Mr. Volpe addressed the meeting first. His supporters went to the voting booth en masse as Mr. de Corneille headed to the podium.

"He cued everybody. He organized everybody to get up and block the voting booths, so only his people could get in there," George Berger, who was then Mr. de Corneille's constituency assistant, said of Mr. Volpe in an interview. "If you have 2,500 people waiting in line before you, you're going to say 'the hell with it, I'm going home.'"

But veteran party organizers express little sympathy for such allegations, saying hardball is the name of the game in organizing for nominations and leadership campaigns.

While the tactics may have been routine, the battle was not. Knocking out a sitting MP from your own party is both daring and controversial in the ethos of party politics.

Today, Mr. Volpe makes no apologies to those who think he violated some unwritten rule.

"I don't know whether it's Marquess of Queensberry rules that applied or didn't apply. If you have nominations that are open, presumably it means that all those who can garner the support can run," he said. Even now, some Liberals point to it as a nakedly ambitious step — a "Shakespearean act," in the words of a former senior Liberal government aide — more in the style of a warring chieftain than a prospective statesman.

But Mr. Volpe's supporters see it differently: It was a contest where the outsider asserted his right to upset the notions that protected a political elite, and rallied people in his community to his side.

In their eyes, Mr. Volpe, an Italian-born immigrant of working-class parents, represented much of Toronto then: immigrants and ethnic community members who got ahead through hard work and did not need what Mr. Volpe called a "white-bread and pretty exclusive" elite to represent them.

Mr. Volpe earned his stripes as an organizer as part of a group that was criticized for recruiting "instant Liberals" from ethnic communities for the 1984 leadership race. He insists they were simply trying to expand the role of those communities in a party that was still "pretty restrictive."

Now, after 18 years as an MP, two cabinet portfolios and a stint as Ontario's senior political minister, Mr.

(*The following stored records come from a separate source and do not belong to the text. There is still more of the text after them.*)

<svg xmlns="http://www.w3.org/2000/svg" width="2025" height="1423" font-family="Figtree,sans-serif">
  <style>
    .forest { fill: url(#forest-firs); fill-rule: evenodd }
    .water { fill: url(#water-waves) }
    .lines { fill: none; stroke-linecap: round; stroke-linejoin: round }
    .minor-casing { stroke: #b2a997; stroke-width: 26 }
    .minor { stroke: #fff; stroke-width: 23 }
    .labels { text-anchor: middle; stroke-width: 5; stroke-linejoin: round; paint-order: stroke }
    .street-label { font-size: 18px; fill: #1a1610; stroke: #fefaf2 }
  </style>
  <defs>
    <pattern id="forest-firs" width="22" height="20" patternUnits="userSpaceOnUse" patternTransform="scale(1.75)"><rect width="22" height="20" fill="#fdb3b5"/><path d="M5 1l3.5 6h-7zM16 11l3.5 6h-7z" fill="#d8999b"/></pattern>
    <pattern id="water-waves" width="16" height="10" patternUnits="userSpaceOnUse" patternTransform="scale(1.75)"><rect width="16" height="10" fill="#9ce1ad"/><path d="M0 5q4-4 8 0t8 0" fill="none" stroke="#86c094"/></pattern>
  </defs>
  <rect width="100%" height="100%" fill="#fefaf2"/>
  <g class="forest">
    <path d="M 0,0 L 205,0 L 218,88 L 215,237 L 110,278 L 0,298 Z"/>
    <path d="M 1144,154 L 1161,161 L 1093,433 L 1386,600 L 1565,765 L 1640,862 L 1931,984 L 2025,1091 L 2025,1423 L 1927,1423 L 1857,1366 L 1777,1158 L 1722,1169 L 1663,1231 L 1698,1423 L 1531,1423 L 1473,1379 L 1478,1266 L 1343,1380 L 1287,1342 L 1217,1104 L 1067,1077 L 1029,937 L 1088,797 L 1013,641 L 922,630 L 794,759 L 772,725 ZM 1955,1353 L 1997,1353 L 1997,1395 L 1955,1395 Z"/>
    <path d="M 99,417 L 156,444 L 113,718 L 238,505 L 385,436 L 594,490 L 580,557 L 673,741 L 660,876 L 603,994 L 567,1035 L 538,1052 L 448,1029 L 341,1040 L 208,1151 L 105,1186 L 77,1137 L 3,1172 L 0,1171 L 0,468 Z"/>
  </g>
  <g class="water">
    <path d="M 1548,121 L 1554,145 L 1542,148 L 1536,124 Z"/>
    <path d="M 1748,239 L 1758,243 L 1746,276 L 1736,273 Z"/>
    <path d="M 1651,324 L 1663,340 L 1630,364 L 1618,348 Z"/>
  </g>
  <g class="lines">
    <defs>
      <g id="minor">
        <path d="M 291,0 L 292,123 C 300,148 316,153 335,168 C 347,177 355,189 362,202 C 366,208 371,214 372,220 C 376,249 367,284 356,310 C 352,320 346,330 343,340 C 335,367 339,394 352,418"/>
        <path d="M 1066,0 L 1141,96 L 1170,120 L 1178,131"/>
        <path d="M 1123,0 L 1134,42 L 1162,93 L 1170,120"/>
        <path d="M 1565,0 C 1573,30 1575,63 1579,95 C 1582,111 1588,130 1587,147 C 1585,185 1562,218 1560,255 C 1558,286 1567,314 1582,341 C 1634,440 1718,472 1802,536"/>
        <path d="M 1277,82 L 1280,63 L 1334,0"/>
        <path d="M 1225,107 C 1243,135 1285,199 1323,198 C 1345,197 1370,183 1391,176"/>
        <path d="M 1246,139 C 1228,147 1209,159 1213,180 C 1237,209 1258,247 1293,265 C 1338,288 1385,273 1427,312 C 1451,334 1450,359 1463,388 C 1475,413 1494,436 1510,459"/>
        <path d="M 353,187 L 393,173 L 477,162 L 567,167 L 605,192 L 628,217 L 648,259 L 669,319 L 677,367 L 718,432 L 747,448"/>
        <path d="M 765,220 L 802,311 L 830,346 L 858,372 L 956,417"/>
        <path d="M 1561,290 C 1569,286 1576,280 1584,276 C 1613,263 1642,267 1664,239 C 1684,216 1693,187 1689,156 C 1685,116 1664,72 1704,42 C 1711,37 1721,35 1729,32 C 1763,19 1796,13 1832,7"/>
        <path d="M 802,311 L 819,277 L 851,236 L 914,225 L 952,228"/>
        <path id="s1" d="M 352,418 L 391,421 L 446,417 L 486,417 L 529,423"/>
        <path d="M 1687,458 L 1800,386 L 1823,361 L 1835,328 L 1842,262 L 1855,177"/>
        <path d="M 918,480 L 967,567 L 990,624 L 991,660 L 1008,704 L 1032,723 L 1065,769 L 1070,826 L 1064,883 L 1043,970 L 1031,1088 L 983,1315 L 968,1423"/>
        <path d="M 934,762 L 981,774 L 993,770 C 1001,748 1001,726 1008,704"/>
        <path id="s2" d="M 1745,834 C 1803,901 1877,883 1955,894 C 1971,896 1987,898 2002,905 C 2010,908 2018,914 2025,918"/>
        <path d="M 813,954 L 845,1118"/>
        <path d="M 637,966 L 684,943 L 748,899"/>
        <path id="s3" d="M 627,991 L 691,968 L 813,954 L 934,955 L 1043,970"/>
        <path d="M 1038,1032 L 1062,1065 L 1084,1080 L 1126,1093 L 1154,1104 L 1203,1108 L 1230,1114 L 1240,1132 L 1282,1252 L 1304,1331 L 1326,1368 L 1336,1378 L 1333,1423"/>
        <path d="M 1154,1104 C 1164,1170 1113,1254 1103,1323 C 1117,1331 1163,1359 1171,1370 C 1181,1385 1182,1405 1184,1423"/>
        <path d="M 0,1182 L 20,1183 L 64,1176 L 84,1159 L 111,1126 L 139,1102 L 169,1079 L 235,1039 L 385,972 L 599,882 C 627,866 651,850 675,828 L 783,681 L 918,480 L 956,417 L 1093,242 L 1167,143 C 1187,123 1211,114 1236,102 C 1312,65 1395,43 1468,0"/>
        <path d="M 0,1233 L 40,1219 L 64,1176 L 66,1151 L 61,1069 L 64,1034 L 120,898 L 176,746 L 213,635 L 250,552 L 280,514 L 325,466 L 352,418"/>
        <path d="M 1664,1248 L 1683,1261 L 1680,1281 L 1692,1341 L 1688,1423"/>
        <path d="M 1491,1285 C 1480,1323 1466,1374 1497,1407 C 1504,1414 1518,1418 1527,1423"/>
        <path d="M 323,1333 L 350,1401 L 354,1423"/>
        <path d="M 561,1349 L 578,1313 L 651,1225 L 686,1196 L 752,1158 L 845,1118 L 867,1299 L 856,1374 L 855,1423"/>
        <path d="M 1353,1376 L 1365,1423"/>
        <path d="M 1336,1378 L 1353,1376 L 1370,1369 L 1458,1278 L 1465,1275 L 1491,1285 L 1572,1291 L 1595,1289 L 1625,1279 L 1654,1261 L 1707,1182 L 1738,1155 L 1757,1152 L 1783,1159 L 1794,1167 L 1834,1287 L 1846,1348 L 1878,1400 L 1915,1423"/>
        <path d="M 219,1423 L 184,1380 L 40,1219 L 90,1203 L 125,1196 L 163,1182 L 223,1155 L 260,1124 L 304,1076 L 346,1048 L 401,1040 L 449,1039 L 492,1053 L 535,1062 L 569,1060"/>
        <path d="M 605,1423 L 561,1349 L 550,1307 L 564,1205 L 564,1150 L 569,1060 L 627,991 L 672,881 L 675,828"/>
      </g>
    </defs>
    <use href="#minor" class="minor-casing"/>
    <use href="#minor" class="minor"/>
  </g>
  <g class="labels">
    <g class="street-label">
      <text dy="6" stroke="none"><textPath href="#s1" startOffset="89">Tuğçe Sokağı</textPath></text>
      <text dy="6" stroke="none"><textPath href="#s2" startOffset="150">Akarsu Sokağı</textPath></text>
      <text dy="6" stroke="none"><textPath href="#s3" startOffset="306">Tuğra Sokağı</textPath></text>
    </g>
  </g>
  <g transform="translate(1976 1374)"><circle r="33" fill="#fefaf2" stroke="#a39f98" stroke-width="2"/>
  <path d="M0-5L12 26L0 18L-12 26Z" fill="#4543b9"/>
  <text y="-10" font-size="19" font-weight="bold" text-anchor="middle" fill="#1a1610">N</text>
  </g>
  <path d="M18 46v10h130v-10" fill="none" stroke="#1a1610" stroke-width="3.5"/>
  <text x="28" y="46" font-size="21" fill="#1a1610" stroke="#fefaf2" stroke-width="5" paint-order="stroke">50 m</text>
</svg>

Volpe's background as an organizer is seen as both a strength and a weakness in his Liberal leadership campaign.

His campaign is considered an organizing success, recruiting thousands of new party members to support his candidacy. Although a recent poll showed that Mr. Volpe had the support of only 2 per cent of party members, many organizers for competing campaigns predict that when delegates are chosen for the leadership convention, Mr. Volpe's block of delegates will rank in the top five.

But it is a block they predict will lay there like a slab of concrete, unable to grow. Its weight is important because they think Mr. Volpe will eventually lug it over to another candidate, although some question whether his endorsement will taint the candidate who receives it.

Mr. Volpe's leadership campaign was knocked off stride by a fundraising scandal in June, when he was forced to return five donations of $5,400 each from the under-18 children — including 11-year-old twins — of current and former executives of drug maker Apotex Inc.

For some Liberals, the incident added to their view of Mr. Volpe as just a machine-politics organizer, the poster boy for backroom boys.

"So where are all the backroom boys?" Mr. Volpe asked.